SAINTE-ÉMILIE-DE-L’ÉNERGIE | Une ingénieure forestière rappelle que la coupe des arbres se fait avec une préoccupation de préservation de la forêt et de la faune.

«Tout le monde utilise du bois et je voulais faire partie de la solution pour bien gérer la récolte et limiter les impacts humains sur la forêt, a expliqué Julie Venne, ingénieure forestière de 30 ans qui travaille en forêt privée pour des propriétaires qui veulent faire de l’aménagement forestier. J’ai aussi toujours voulu comprendre les liens entre les différents éléments de la forêt.»

Dans son travail pour la compagnie Ressources Forestières Biotiques inc, Julie Venne choisit notamment les arbres à abattre ou à conserver.

«On va surtout choisir les arbres non vigoureux, en mauvaise santé ou indésirables pour conserver une forêt de feuillus nobles qui vont vivre longtemps et qui sont plus résistants aux maladies.»

Mme Venne peut aussi marquer des arbres à conserver pour les animaux et la faune. Un arbre malade peut d’ailleurs être conservé pour un habitat de petits animaux.

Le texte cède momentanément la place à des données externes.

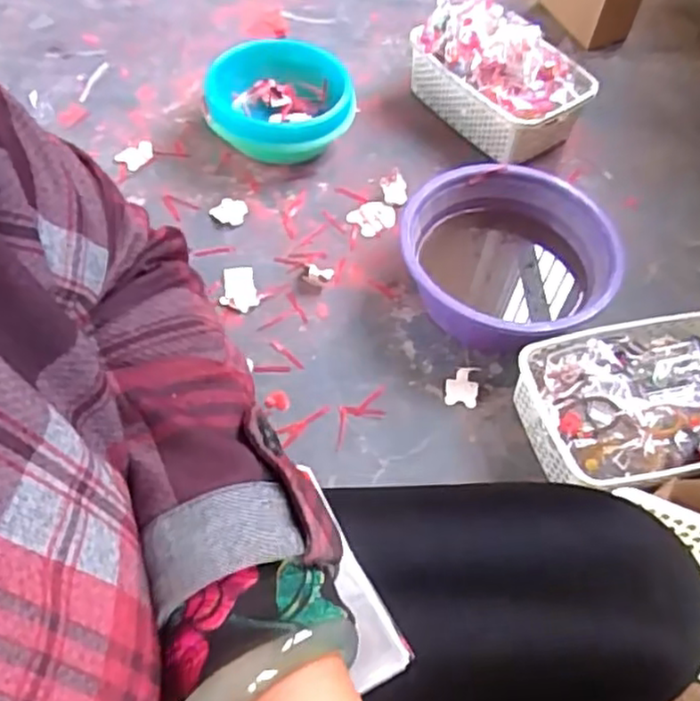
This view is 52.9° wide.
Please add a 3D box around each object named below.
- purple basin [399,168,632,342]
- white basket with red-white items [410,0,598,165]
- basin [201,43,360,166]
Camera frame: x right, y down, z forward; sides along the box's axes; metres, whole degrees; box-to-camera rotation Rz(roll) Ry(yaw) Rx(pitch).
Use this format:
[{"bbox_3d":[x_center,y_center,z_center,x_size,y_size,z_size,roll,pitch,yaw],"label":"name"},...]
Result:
[{"bbox_3d":[0.217,-0.113,0.972,0.283,0.117,0.274,2,56,-3],"label":"purple basin"},{"bbox_3d":[0.239,-0.455,1.185,0.307,0.160,0.172,40,62,21],"label":"white basket with red-white items"},{"bbox_3d":[-0.113,-0.385,1.136,0.230,0.108,0.234,2,56,-3],"label":"basin"}]

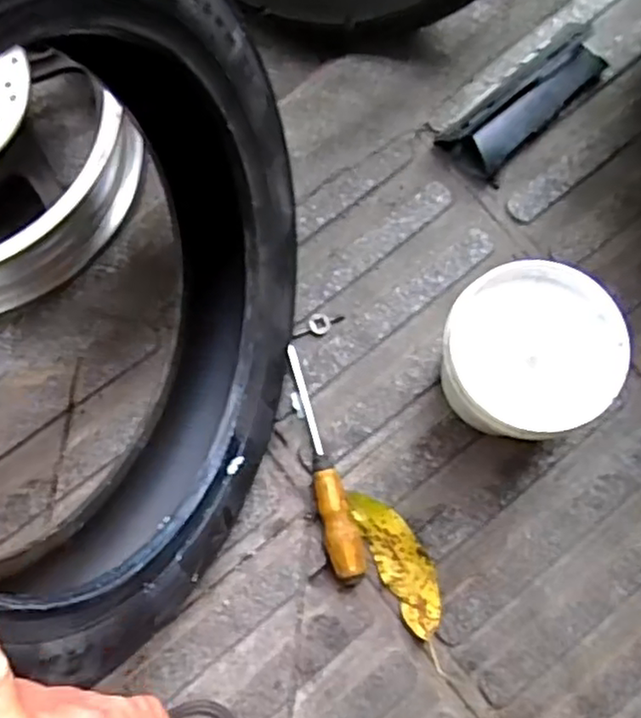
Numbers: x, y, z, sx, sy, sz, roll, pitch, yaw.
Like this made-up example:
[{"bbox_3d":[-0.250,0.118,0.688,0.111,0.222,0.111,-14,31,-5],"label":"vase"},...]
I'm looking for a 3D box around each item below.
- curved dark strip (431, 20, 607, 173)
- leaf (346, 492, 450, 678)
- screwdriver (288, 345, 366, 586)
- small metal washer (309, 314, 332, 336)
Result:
[{"bbox_3d":[0.193,-0.245,0.640,0.164,0.054,0.062,-43,81,-7],"label":"curved dark strip"},{"bbox_3d":[0.073,0.178,0.570,0.042,0.016,0.152,-28,79,-4],"label":"leaf"},{"bbox_3d":[-0.001,0.090,0.582,0.028,0.026,0.204,-17,79,-1],"label":"screwdriver"},{"bbox_3d":[0.000,-0.032,0.618,0.020,0.004,0.020,0,79,2],"label":"small metal washer"}]

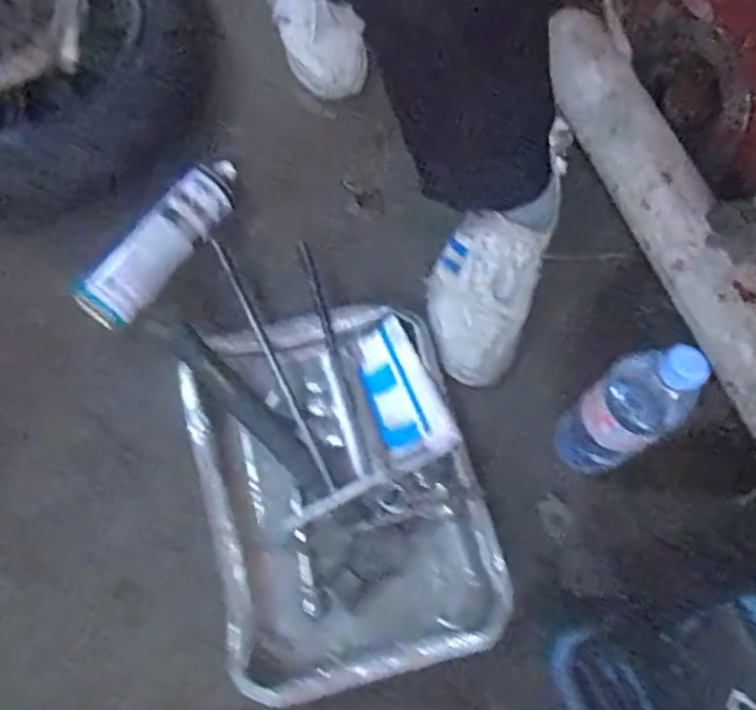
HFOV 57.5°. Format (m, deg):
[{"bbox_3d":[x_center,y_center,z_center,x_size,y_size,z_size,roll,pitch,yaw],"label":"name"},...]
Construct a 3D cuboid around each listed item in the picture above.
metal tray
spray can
[{"bbox_3d":[-0.039,0.125,0.670,0.255,0.049,0.353,-14,70,-8],"label":"metal tray"},{"bbox_3d":[-0.231,-0.128,0.758,0.074,0.063,0.231,37,72,11],"label":"spray can"}]

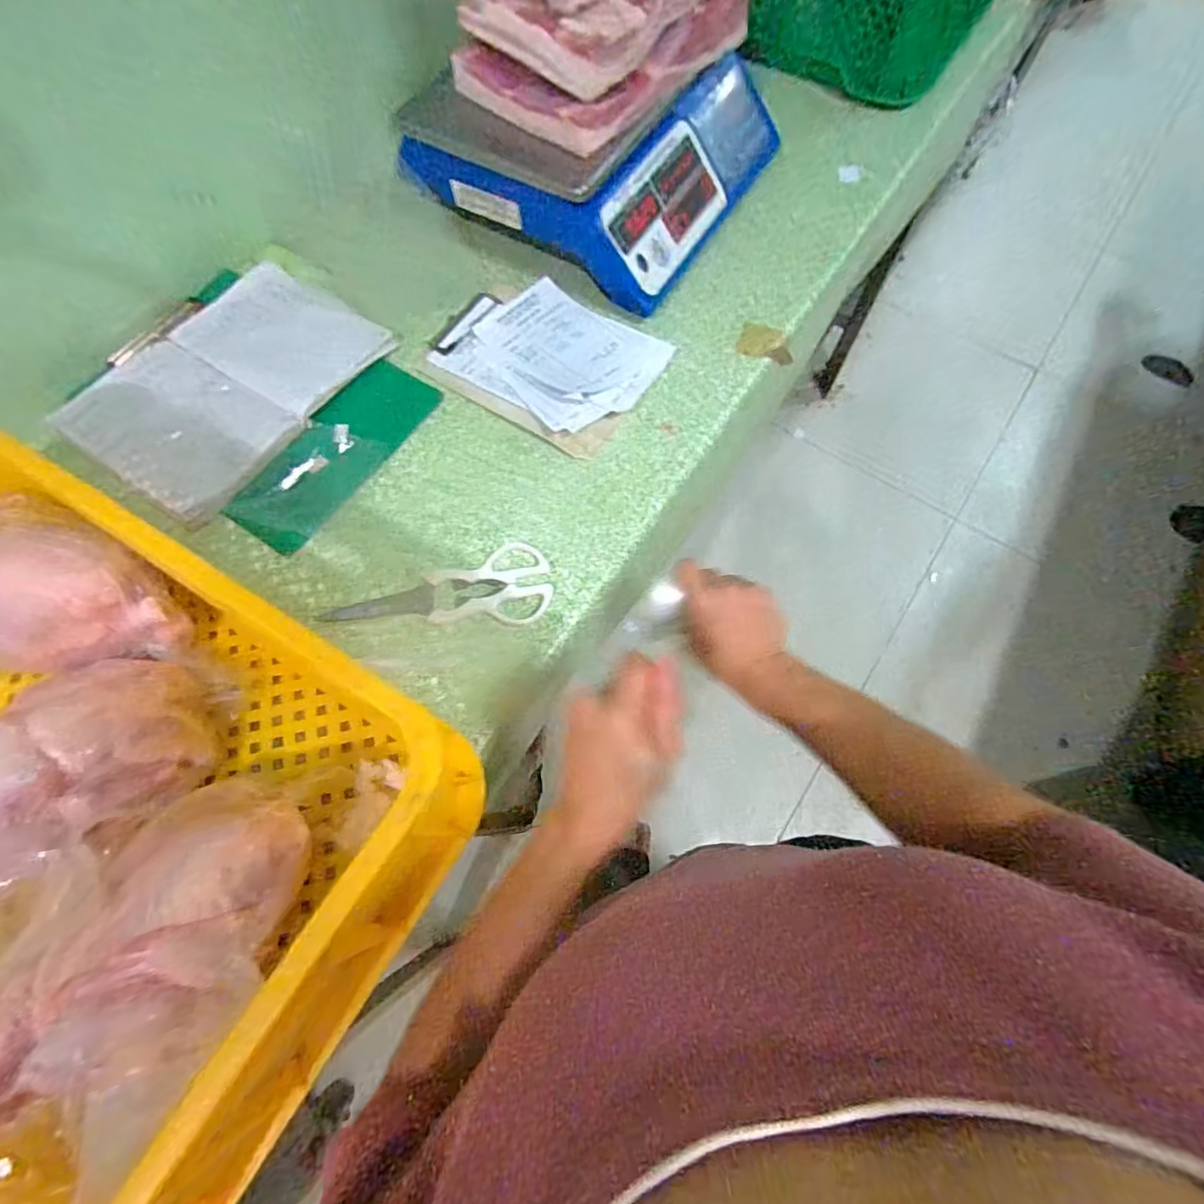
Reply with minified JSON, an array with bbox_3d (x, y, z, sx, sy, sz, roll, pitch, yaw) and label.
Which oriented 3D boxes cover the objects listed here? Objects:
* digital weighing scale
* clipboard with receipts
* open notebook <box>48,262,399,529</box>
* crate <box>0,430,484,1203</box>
[{"bbox_3d":[0.000,-0.519,0.639,0.307,0.118,0.327,30,72,13],"label":"digital weighing scale"},{"bbox_3d":[-0.059,-0.259,0.596,0.221,0.025,0.158,35,73,14],"label":"clipboard with receipts"},{"bbox_3d":[-0.382,-0.230,0.581,0.213,0.031,0.281,31,72,13],"label":"open notebook"},{"bbox_3d":[-0.374,0.119,0.363,0.513,0.185,0.339,30,72,13],"label":"crate"}]

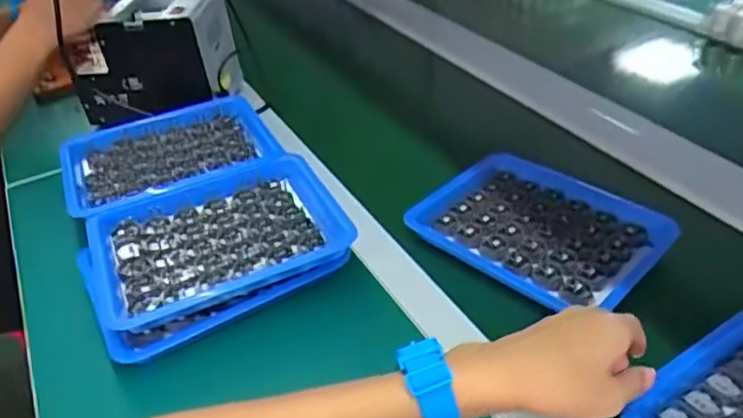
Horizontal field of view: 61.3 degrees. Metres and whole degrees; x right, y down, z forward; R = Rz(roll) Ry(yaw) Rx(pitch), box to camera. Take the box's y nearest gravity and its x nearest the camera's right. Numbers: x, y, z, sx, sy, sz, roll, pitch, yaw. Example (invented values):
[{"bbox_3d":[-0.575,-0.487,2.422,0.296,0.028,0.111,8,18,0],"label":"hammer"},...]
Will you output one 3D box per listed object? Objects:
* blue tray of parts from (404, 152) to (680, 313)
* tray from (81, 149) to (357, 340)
[{"bbox_3d":[0.167,0.018,0.620,0.166,0.029,0.211,-32,45,-32],"label":"blue tray of parts"},{"bbox_3d":[-0.141,0.024,0.582,0.225,0.031,0.164,-20,39,-19],"label":"tray"}]

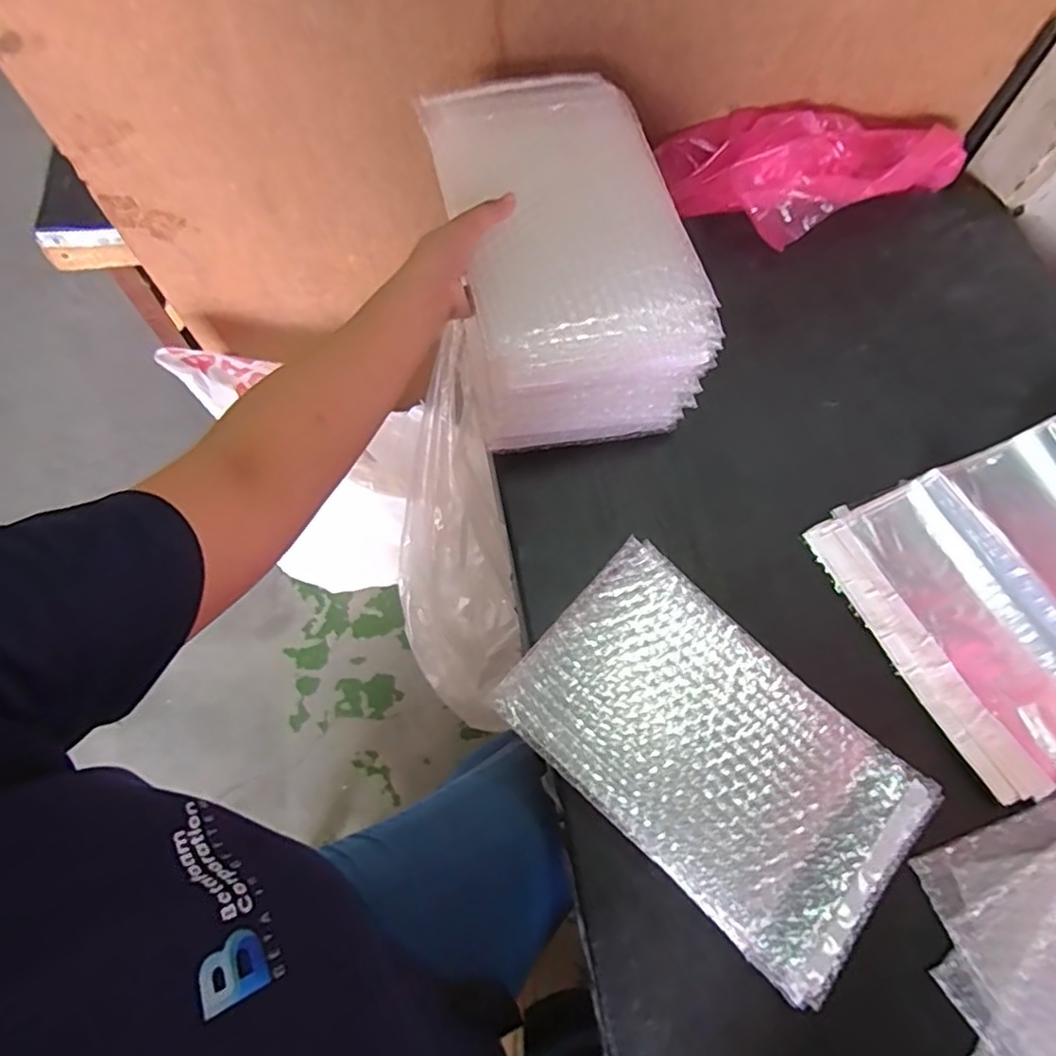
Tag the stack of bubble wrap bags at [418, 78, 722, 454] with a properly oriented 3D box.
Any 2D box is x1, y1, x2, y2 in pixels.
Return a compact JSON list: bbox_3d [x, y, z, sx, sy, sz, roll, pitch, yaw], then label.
[{"bbox_3d":[0.027,-0.249,0.601,0.193,0.139,0.304,-12,68,-8],"label":"stack of bubble wrap bags"}]

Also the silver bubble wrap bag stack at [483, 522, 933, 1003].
[{"bbox_3d":[0.143,0.170,0.498,0.302,0.022,0.185,42,71,14],"label":"silver bubble wrap bag stack"}]

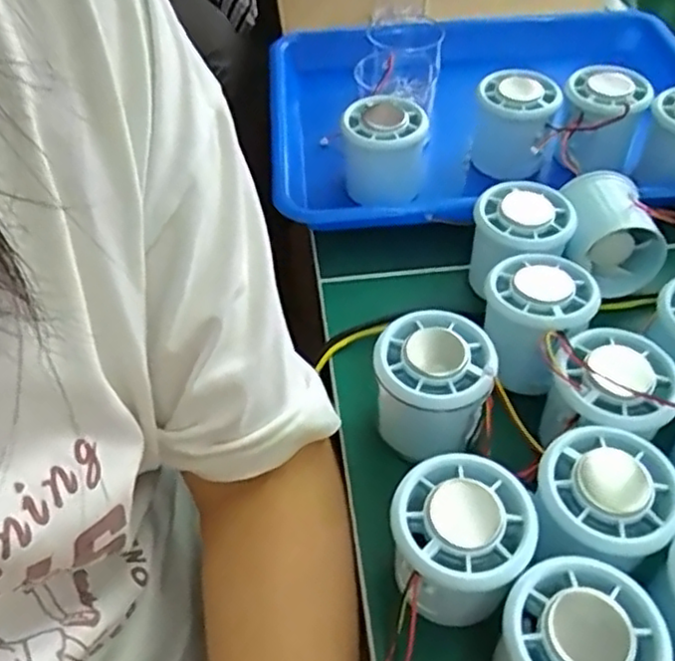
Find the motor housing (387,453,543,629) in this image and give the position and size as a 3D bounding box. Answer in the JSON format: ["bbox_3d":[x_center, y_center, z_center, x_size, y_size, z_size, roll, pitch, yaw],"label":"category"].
[{"bbox_3d":[0.050,0.091,0.293,0.056,0.056,0.054,0,49,0],"label":"motor housing"}]

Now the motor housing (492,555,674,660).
[{"bbox_3d":[0.087,0.125,0.264,0.054,0.057,0.056,0,49,0],"label":"motor housing"}]

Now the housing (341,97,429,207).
[{"bbox_3d":[0.030,-0.115,0.462,0.053,0.058,0.056,6,49,4],"label":"housing"}]

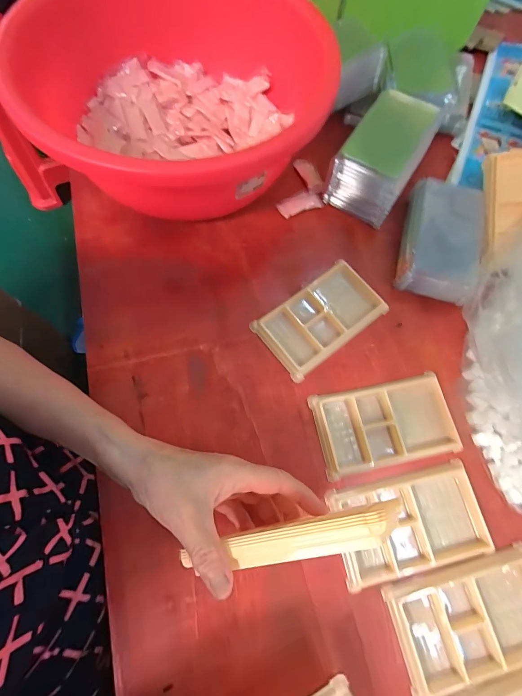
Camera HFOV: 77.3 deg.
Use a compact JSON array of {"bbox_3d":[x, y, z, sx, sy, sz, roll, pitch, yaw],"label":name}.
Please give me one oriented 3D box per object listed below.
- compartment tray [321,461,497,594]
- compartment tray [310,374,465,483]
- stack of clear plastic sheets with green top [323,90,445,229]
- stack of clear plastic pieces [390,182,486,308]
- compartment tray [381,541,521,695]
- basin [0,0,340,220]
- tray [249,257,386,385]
[{"bbox_3d":[0.134,0.159,0.297,0.132,0.011,0.077,-12,73,-6],"label":"compartment tray"},{"bbox_3d":[0.122,0.075,0.323,0.132,0.012,0.078,-12,73,-6],"label":"compartment tray"},{"bbox_3d":[0.135,-0.216,0.380,0.079,0.081,0.113,31,73,7],"label":"stack of clear plastic sheets with green top"},{"bbox_3d":[0.205,-0.118,0.374,0.087,0.046,0.139,16,72,3],"label":"stack of clear plastic pieces"},{"bbox_3d":[0.181,0.227,0.275,0.136,0.012,0.076,-14,73,-7],"label":"compartment tray"},{"bbox_3d":[-0.078,-0.256,0.362,0.273,0.127,0.280,1,72,-2],"label":"basin"},{"bbox_3d":[0.064,-0.033,0.355,0.131,0.015,0.079,-40,78,-13],"label":"tray"}]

«On peut aussi marquer les arbres d’avenir pour ceux qui sont plus jeunes, on sélectionne les futures forêts», a ajouté l’ingénieure diplômée de l’Université Laval en Aménagement et environnement forestier.

Peu de relève

Mme Venne a aussi mentionné que ce programme est le seul du genre à se donner au Québec. «Trente finissants par année, ce n’est pas assez par rapport au nombre de gens qui s’en vont à la retraite, a-t-elle ajouté. Il y a des besoins de relève à tous les échelons et il manque de gens.»

Le plus «trippant» est à -20 degrés Celsius

Gaston Vigneau procède au marquage négatif d’un hêtre de mauvaise vigueur à cause de la maladie corticale (maladie exotique) du hêtre abondant dans le secteur Saint-Calixte dans Lanaudière.
Photo collaboration spéciale, Simon Dessureault
Gaston Vigneau procède au marquage négatif d’un hêtre de mauvaise vigueur à cause de la maladie corticale (maladie exotique) du hêtre abondant dans le secteur Saint-Calixte dans Lanaudière.

SAINT-CALIXTE | L’amour de la nature est plus fort que tout pour les vrais passionnés de la forêt.

Gaston Vigneau, un technicien forestier âgé de 55 ans, est un exemple de travailleur qui a quitté le domaine lors de la crise forestière pour aller travailler comme contremaître à Montréal.

«Mais je suis retourné dans le bois, j’aime mieux travailler avec les mouches noirs», a-t-il dit à la blague.

Le natif des Îles-de-la-Madeleine (où il n’y a aucune exploitation forestière) avait pourtant choisi l’informatique au cégep il y a 35 ans.

«Il n’y a rien de mieux que de travailler dehors, a ajouté M. Vigneau. C’est l’hiver à -20 avec du soleil que c’est le plus trippant parce que la luminosité est incroyable dans le bois.»

Un bûcheron «gaulois»

De passage à Saint-Calixte dans Lanaudière, Le Journal a également rencontré un bûcheron qui fait du travail manuel, alors que ce boulot est majoritairement mécanisé de nos jours, avec des opérateurs d’abatteuses.

«Il y a encore quelques bûcherons, mais c’est sûr qu’il y en a moins chez les jeunes parce qu’ils veulent plus travailler avec des manettes», a mentionné Michel Denis, un bûcheron de 58 ans qui travaille à son compte depuis 1993.

Michel Denis
Photo collaboration spéciale, Simon Dessureault
Michel Denis

Son métier consiste à couper et ramasser des arbres marqués par le technicien, principalement les arbres qui nuisent ou qui sont malades.

«J’adore ça, je travaille dans le bois, je suis tout seul et je n’ai pas de patron à côté de moi», a ajouté M. Denis, qui croit cependant qu’il va toujours rester de la place pour des bûcherons comme lui.

Secteur économique le plus important au Québec

  • 60 000 emplois directs
  • Salaire de 20$ de l’heure pour un finissant sans d’expérience
  • 2300 emplois à Montréal
  • 40 postes en abattage disponibles depuis plus de 4 mois
  • 10 postes en débardage disponibles depuis plus de 4 mois.
Source : Enquête sur le recrutement, l’emploi et les besoins de formation dans les établissements au Québec (EREFQ), Emploi-Québec, 2014-2015.